Anyone following any controversies in gaming will know how companies keep their rules intentionally vague as to be able to selectively enforce them when and how they see fit. Now a human rights organization has called Blizzard out on this practice demanding clarification and answers to questions into their operations.
In addition, and in the understanding that our civil society organization and others support your ongoing efforts to meet your corporate responsibility, we ask you to clarify Blizzard’s policies, 11 OCTOBER 2019 including how Blizzard determines when and whether to exercise its discretion. Please answer these questions:
Does Blizzard commit to respect the freedom of expression of its stakeholders, including players and stream casters?
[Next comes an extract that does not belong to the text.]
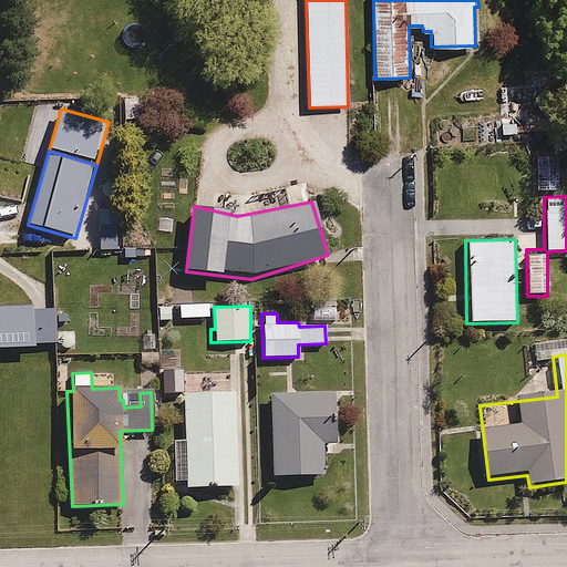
[(234,392),(182,393),(183,439),(172,440),(173,482),(183,482),(184,487),(236,486),(234,392)]
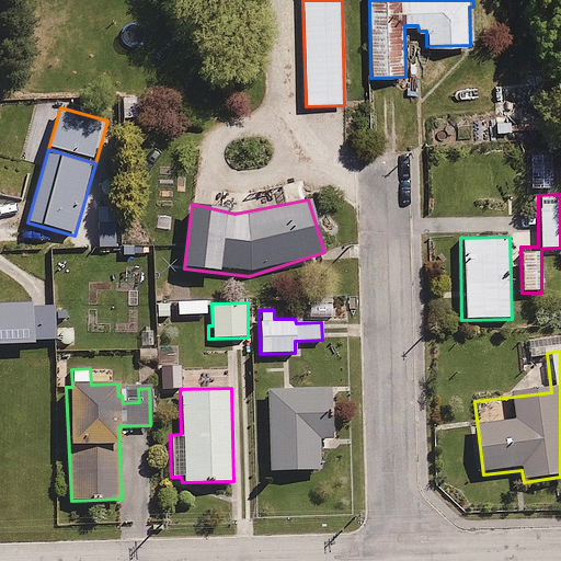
[(331,388),(267,390),(270,472),(320,470),(319,439),(333,438),(331,388)]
What oversight does Blizzard’s leadership exercise over how the company’s policies and practices impact players’ freedom of expression and other human rights?
Who is responsible for interpreting and enforcing the Competition Rules?
What procedures do Blizzard employees follow in determining whether its rules have been violated?
What channels are available to stakeholders, including players, to appeal determinations and comment on the Competition Rules?
The letter concludes with the sentiment that Access Now looks forward to their reply. After direct questions that gamers have been wanting to know for years not just of Blizzard but other institutions such as Twitch, Social Media Companies, Youtube and numerous other video game companies, it is a sentiment the entire community should share.
As the industry buddied with big and foreign money, delving into political connections where it had previously stood without partisanship and gamer focused, the industry has gradually become worse and more unrecognizable. Gradually they have left few lines uncrossed and regulators have taken notice. While the industry is under a microscope, Blizzard exposed to the world the level at which the industry was selling out any moral standards and human rights for Chinese money. How far Tencent had stretched its reach into numerous companies, a topic that was previously shunned, is now openly discussed.
Blizzard will likely continue to fight this. What will unfold now is up to time to reveal, but one has to wonder how long until China aims to distance themselves from the fiasco to protect themselves in upcoming trade negotiations and their Olympic 2022 prospects?